(Transcribed page contents)
........
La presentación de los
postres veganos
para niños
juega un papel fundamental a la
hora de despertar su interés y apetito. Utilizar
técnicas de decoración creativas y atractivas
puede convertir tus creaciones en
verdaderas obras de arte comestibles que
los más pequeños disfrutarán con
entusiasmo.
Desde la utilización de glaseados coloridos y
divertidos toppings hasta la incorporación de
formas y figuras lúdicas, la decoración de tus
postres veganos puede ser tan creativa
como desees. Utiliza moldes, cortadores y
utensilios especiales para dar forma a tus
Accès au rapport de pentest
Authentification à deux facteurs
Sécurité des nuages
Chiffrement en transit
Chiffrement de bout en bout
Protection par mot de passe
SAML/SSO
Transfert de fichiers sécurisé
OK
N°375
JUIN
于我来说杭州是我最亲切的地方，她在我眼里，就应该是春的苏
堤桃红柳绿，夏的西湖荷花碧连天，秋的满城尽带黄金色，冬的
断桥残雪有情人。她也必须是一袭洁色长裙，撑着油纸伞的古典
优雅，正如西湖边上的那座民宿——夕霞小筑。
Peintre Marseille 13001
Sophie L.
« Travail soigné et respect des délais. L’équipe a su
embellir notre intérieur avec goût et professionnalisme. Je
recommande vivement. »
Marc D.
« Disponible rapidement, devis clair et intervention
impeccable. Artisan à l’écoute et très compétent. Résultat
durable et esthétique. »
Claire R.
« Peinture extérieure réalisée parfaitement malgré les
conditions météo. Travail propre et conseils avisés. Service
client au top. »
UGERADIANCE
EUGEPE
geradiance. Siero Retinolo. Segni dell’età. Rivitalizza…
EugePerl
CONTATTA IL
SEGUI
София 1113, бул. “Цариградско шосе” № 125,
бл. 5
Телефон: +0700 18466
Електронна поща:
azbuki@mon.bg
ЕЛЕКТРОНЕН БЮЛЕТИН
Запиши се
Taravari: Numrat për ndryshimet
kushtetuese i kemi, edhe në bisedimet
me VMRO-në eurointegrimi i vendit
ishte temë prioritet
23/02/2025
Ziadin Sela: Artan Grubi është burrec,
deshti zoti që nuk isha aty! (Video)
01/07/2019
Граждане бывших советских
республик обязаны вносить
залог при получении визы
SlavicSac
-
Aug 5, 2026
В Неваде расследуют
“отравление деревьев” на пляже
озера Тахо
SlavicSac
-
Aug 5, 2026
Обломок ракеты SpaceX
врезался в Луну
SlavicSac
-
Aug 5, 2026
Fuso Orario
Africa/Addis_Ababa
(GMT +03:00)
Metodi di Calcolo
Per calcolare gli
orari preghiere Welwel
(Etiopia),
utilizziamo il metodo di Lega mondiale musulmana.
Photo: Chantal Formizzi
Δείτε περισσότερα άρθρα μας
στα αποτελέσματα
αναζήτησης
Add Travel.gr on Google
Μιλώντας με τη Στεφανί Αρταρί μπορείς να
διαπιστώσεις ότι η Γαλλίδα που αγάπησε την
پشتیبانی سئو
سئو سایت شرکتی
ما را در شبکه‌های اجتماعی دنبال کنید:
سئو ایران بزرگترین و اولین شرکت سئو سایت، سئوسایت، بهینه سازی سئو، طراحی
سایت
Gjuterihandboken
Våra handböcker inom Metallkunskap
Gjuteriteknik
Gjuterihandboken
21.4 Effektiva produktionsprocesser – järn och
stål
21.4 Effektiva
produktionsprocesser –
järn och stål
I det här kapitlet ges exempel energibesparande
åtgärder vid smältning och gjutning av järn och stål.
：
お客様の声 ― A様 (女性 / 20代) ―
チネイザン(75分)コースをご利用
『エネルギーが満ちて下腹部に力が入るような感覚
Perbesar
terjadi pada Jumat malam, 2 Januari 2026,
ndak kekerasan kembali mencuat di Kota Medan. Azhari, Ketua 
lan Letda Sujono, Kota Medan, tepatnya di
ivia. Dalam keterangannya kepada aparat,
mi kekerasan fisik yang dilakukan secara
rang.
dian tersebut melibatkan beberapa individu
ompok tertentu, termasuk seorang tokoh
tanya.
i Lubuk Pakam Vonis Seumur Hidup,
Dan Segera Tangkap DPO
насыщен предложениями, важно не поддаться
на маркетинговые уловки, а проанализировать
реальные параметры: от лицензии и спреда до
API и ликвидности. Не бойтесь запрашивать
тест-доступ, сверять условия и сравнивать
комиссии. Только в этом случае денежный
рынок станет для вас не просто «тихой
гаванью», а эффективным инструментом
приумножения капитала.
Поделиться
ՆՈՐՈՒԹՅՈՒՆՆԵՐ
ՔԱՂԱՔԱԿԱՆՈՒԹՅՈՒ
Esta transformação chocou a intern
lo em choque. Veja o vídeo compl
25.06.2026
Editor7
........
__Instructions to follow__: Whenever a line above holds the word "kekerasan", include it in your count, and report nothing but that count.

__Answer area__: 2